As we stood in the slowly moving line, amongst so many people getting ready to visit Italy, I kept hearing snippets of conversations. People talked about how long they’d been in Canada and who they were going back to visit. People talked about what part of Italy they were from and where they were born. They talked about how long it had been since their last visit and how long they would stay.
And for most of them, I could tell that there was a sense of eagerness not just for travel, but to return to what is their spiritual home, if not their real home.
For my mother, it’s a return to my father. My mother’s family is all in Canada yet my father’s family is all in Italy. So she goes there to stay with her sisters-in-law and her brothers-in-law. She goes there to soak in the place where my father was born. She goes to our little itty bitty house there that has been slowly and painstakingly repaired.
When my mother had finally checked in, I walked her to the Gate and saw her off. Her last words to me were, “Take care of my little tomato plants.”
In the middle of an airport, it all comes back to what really counts … tomato plants and a trip to somewhere else.
Safe passage to travellers everywhere.
Adapted from Tea Party by Tracy Stern.
Note: I’ve never made pavlova before so I consider this to be the first step on my way to that most noble of desserts. Basically you’re looking at a 1/4 of sugar per egg white. It sounds like a lot but surprisingly the meringues do not end up overly sweet. If you don’t have rosewater, use another flavouring like vanilla extract. You can bake the meringues several days ahead and store them in an airtight container. It’s best to make the strawberry cream the same day that you serve these. Don’t assemble these until just before serving.

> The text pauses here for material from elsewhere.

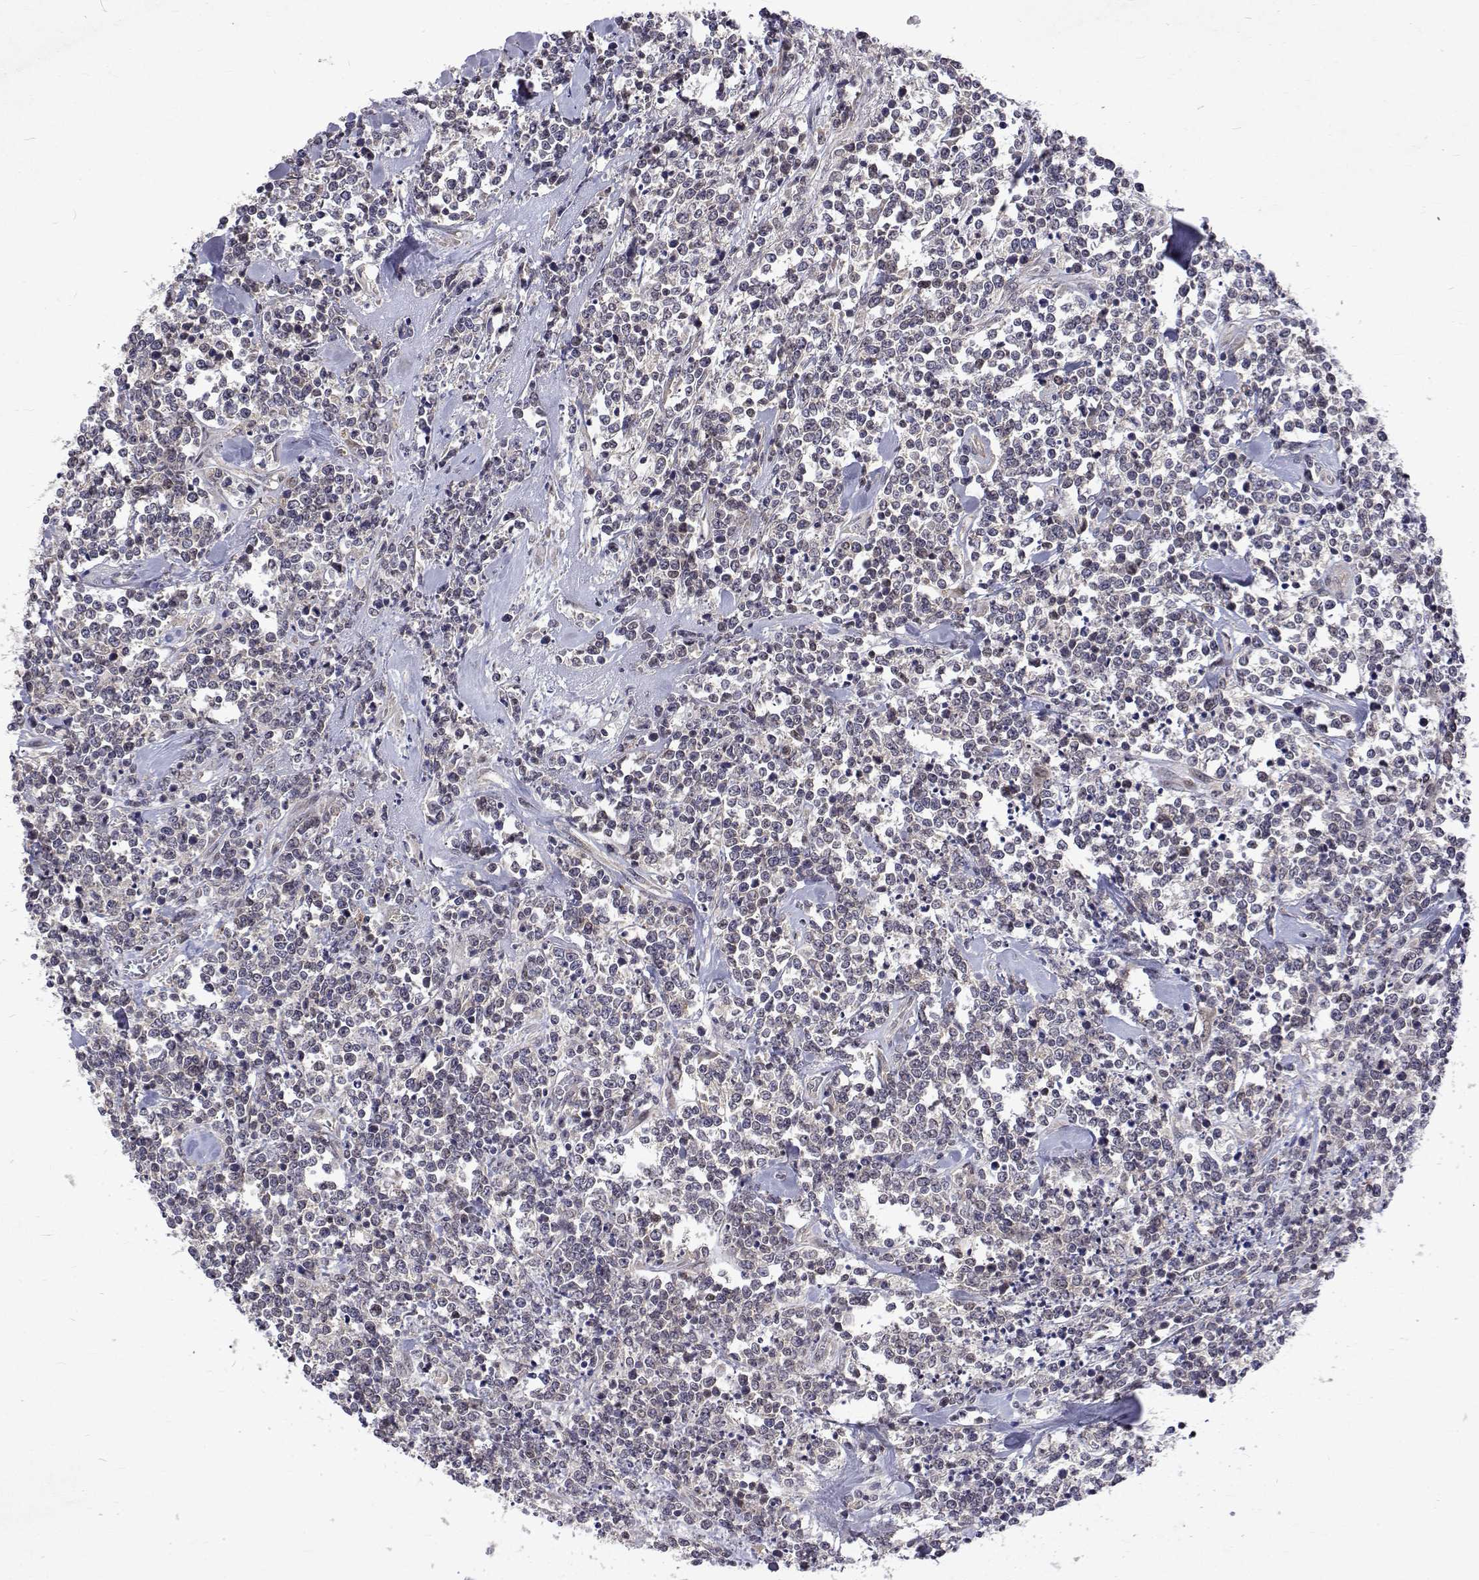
{"staining": {"intensity": "negative", "quantity": "none", "location": "none"}, "tissue": "lymphoma", "cell_type": "Tumor cells", "image_type": "cancer", "snomed": [{"axis": "morphology", "description": "Malignant lymphoma, non-Hodgkin's type, High grade"}, {"axis": "topography", "description": "Colon"}], "caption": "There is no significant expression in tumor cells of lymphoma.", "gene": "ALKBH8", "patient": {"sex": "male", "age": 82}}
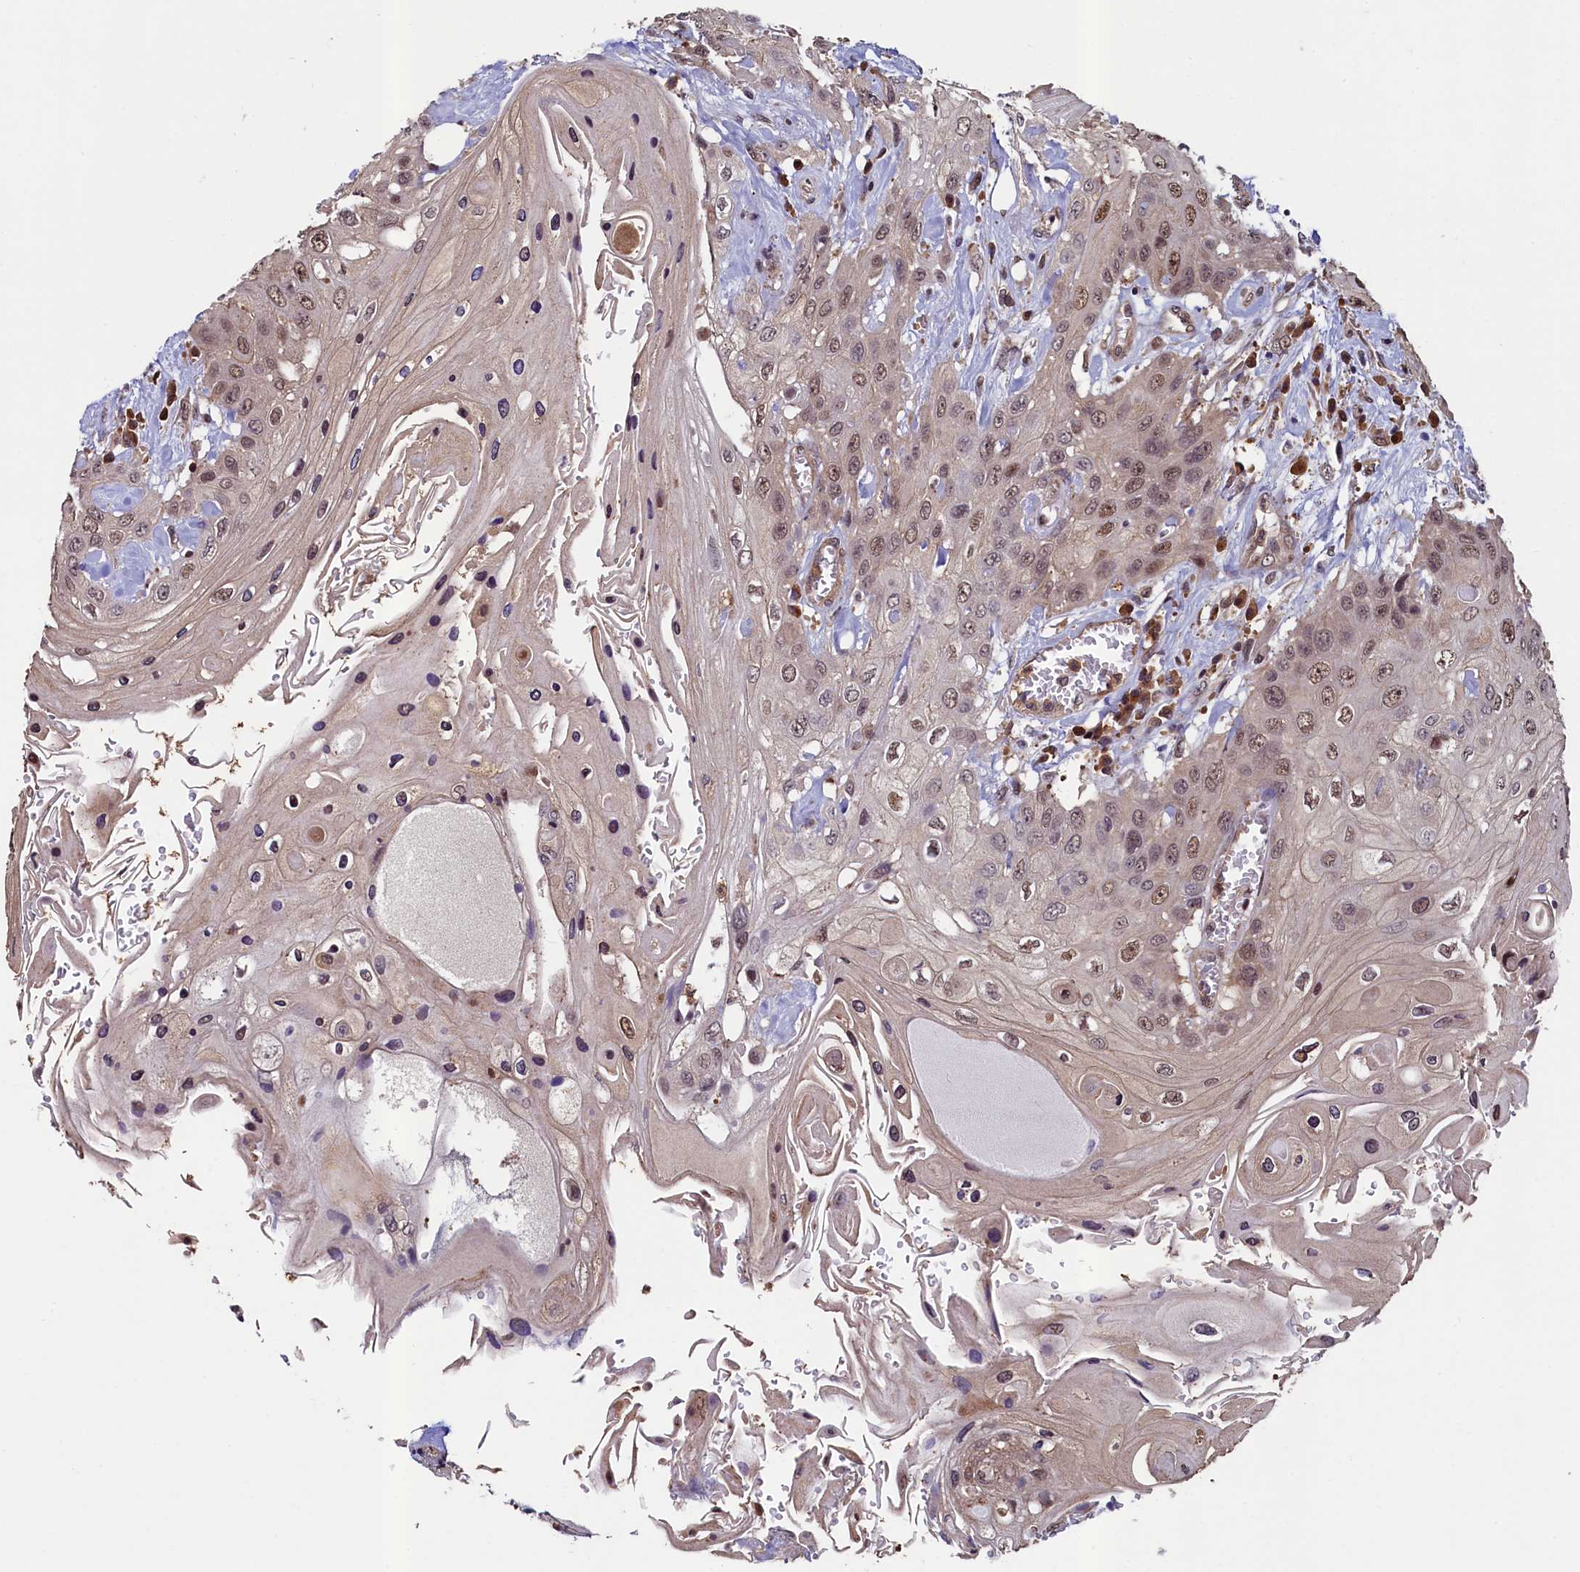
{"staining": {"intensity": "moderate", "quantity": ">75%", "location": "cytoplasmic/membranous,nuclear"}, "tissue": "head and neck cancer", "cell_type": "Tumor cells", "image_type": "cancer", "snomed": [{"axis": "morphology", "description": "Squamous cell carcinoma, NOS"}, {"axis": "topography", "description": "Head-Neck"}], "caption": "High-magnification brightfield microscopy of head and neck cancer (squamous cell carcinoma) stained with DAB (3,3'-diaminobenzidine) (brown) and counterstained with hematoxylin (blue). tumor cells exhibit moderate cytoplasmic/membranous and nuclear expression is appreciated in approximately>75% of cells.", "gene": "LEO1", "patient": {"sex": "female", "age": 43}}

I made these because they reminded me of being in a plane looking at the clouds.
For the meringues:
4 egg whites
1 cup sugar
1 tsp. rosewater (optional)
Preheat the oven to 250 degrees F. Line two sheet pans with parchment paper.
In the bowl of an electric mixer fitted with the whisk attachment, beat the egg whites and the rosewater together gradually adding the sugar until you have a very stiff mixture. The egg whites should hold stiff peaks when you pull the whisk out.
With a tablespoon, drop the mixture onto the baking sheets in large mounds (about 2 inches in size). Be careful not to crowd the mounds together. (You can also use a piping bag to do this).
Bake for an hour, or until the meringues have dried and are not sticky to the touch. They will be slightly golden on top and around the edges. Be careful not to burn them.
Remove from the oven and let them cool completely.
For the strawberry cream:
1 cup heavy cream
1 pint strawberries or other berries
1 tbsp. icing sugar
1 tsp. rosewater
In a blender, combine one third of the strawberries with the icing sugar and rosewater. Blend until smooth.
In the bowl of an electric mixer, fitted with the paddle attachment, beat the whipping cream until very thick and stiff.
Fold the strawberry mixture into the whipped cream.
Once the meringues have cooled, spoon a generous dollop of the strawberry cream onto each meringue. Top with the remaining sliced strawberries and serve.